◆ EXERCISE DATA ◆
----------------

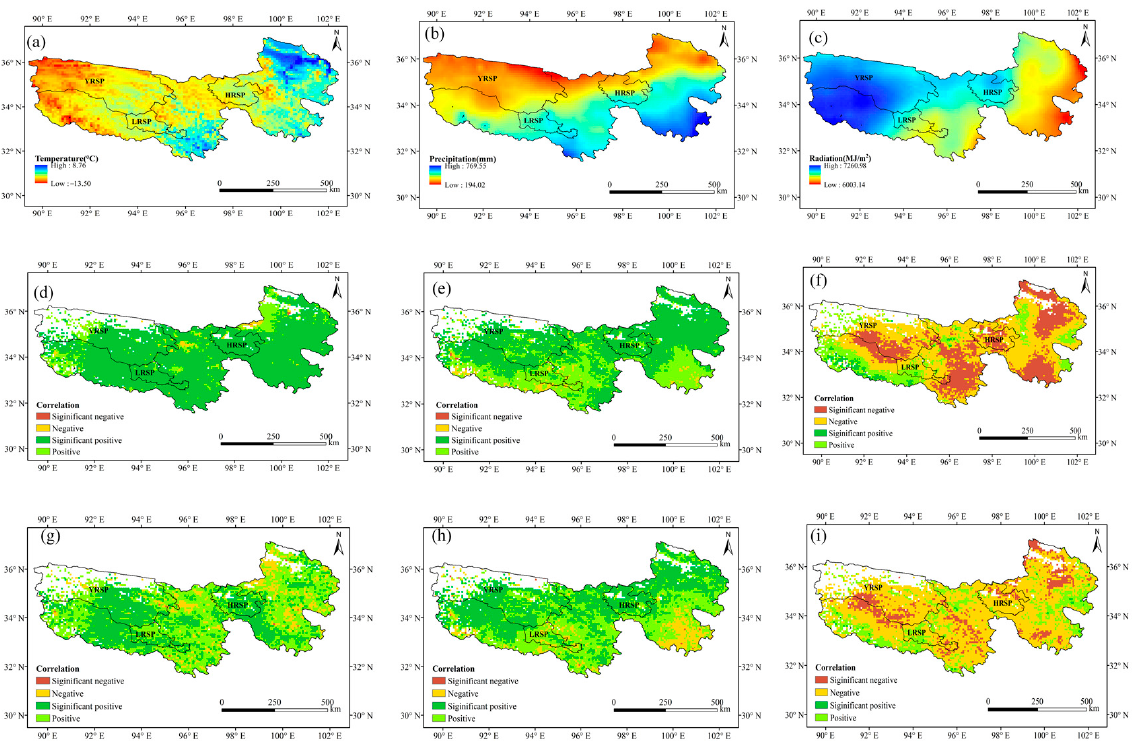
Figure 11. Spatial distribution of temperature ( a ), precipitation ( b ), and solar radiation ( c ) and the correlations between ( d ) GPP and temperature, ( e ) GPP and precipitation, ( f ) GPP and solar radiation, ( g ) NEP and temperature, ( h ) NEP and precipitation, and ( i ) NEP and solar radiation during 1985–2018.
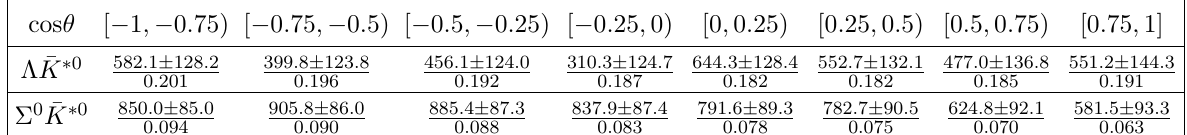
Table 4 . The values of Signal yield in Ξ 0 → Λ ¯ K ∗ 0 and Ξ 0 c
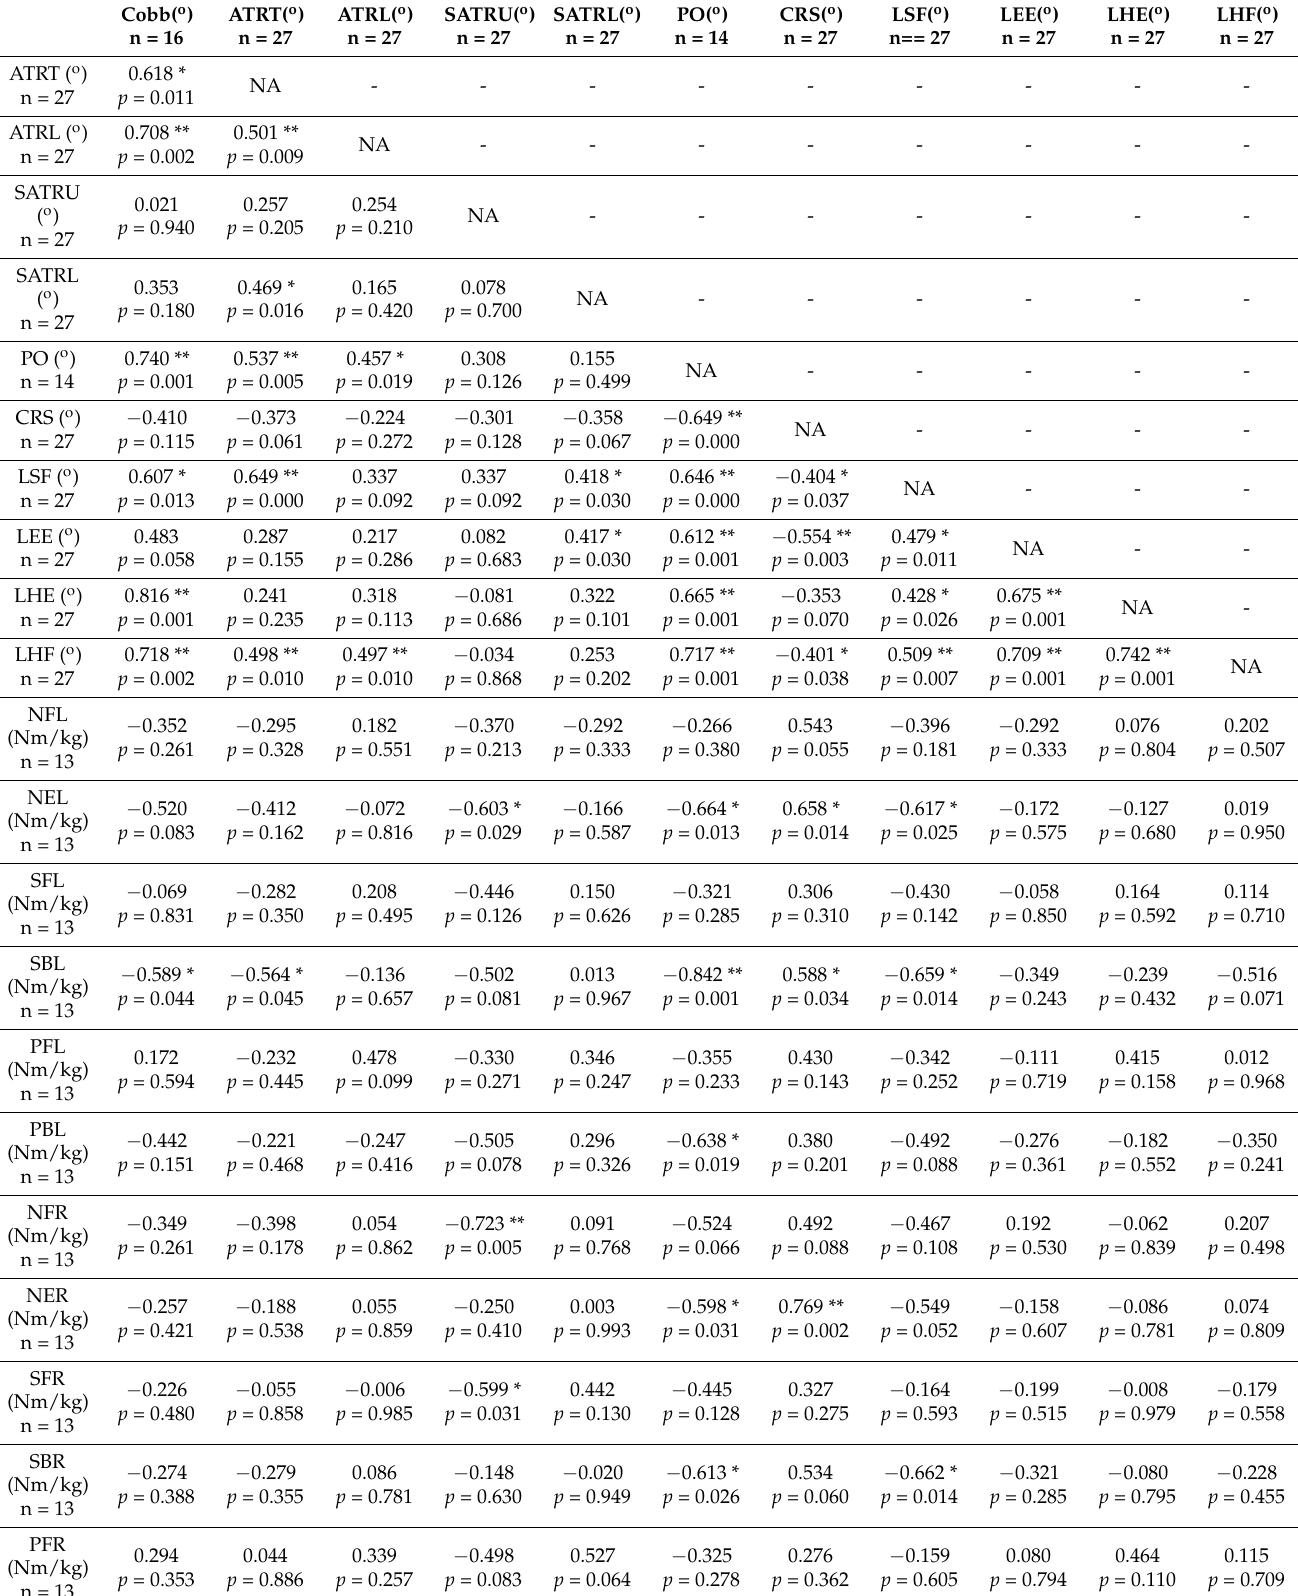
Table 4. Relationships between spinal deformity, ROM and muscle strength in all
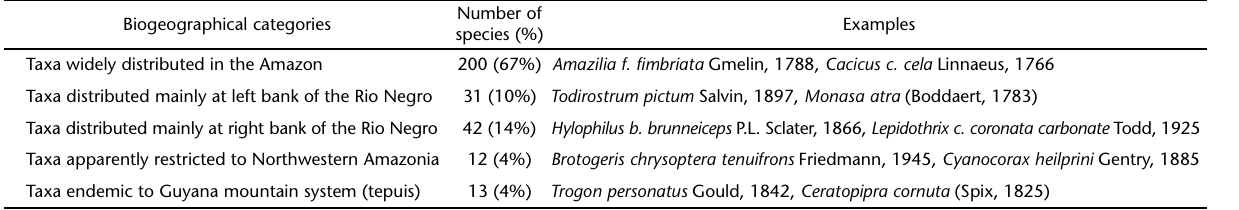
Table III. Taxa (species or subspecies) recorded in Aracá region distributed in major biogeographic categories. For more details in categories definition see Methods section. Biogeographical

----------------

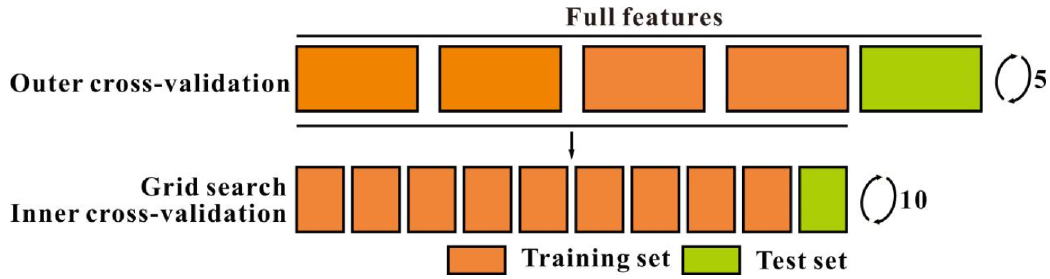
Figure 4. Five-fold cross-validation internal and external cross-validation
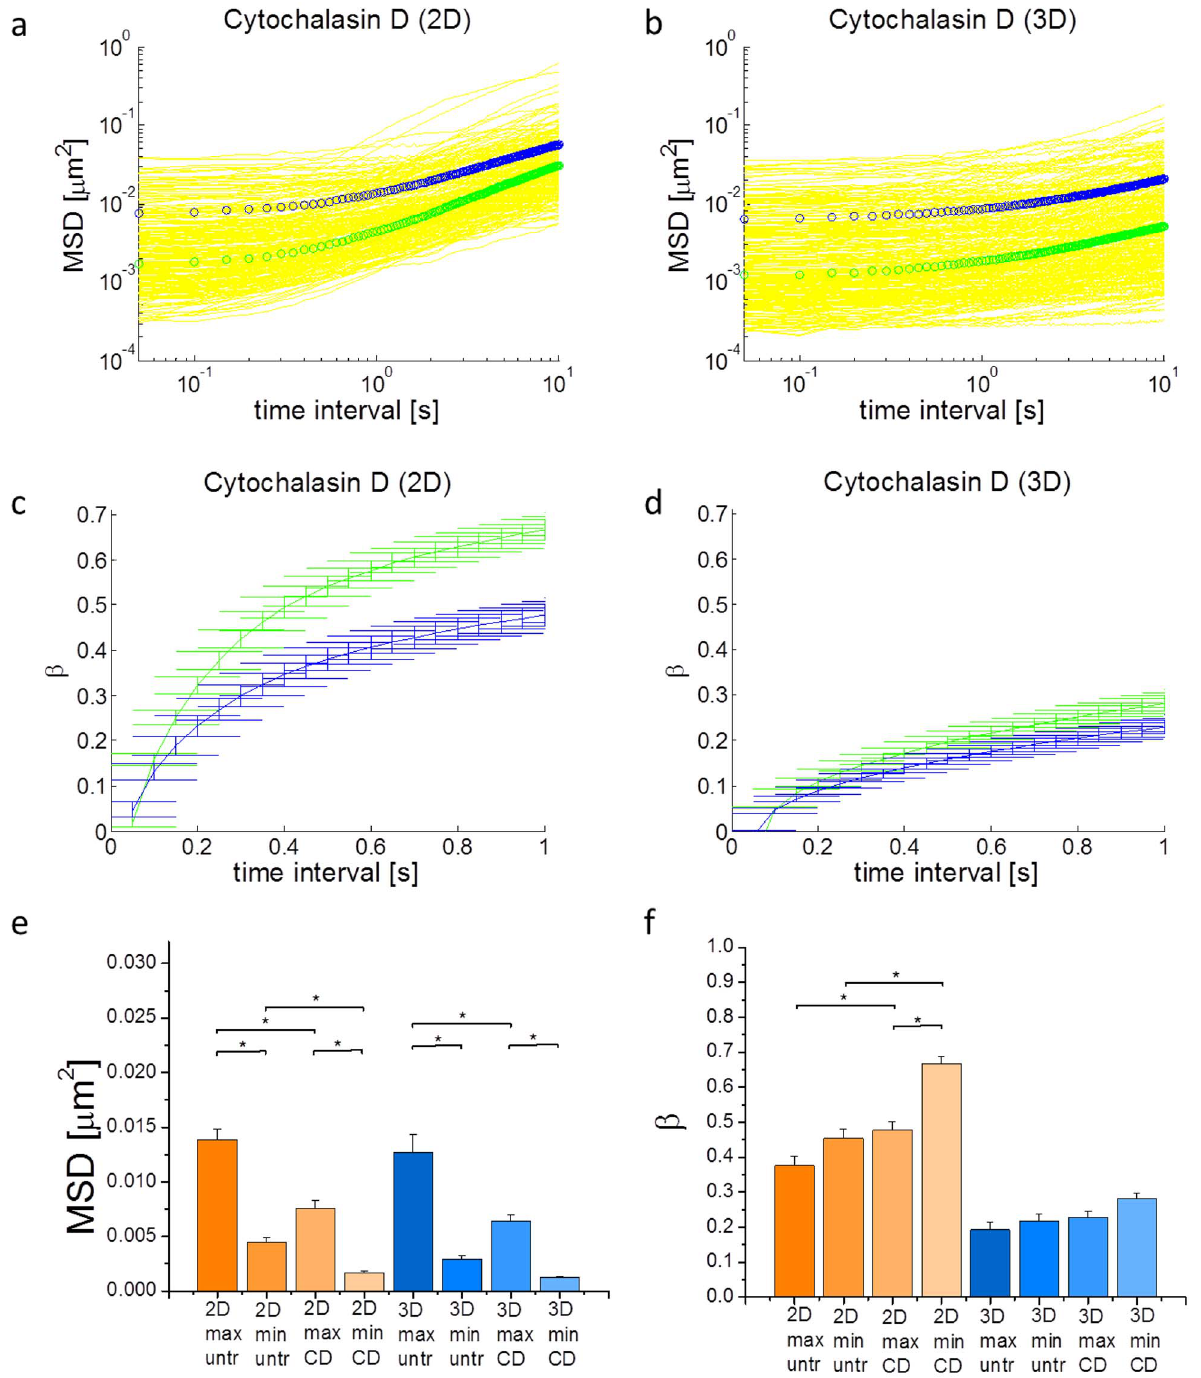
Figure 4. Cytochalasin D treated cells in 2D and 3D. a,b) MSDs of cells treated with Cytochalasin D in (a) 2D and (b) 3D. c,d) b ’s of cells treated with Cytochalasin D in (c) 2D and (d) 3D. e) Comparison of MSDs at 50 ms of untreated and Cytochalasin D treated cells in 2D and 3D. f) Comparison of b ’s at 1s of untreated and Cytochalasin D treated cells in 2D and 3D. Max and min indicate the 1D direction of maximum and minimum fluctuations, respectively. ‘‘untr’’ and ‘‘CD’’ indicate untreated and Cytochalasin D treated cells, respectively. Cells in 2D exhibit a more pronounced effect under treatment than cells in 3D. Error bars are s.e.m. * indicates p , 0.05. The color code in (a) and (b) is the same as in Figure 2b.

----------------

◆ WHAT THIS TASK INVOLVES ◆
Beginning with the line that contains "Table 4. Relationships" and ending with the line that contains "Table III. Taxa", reproduce the listing exactly, pictures excluded.

◆ YOUR SOLUTION ◆
Table 4. Relationships between spinal deformity, ROM and muscle strength in all
Table III. Taxa (species or subspecies) recorded in Aracá region distributed in major biogeographic categories. For more details in categories definition see Methods section. Biogeographical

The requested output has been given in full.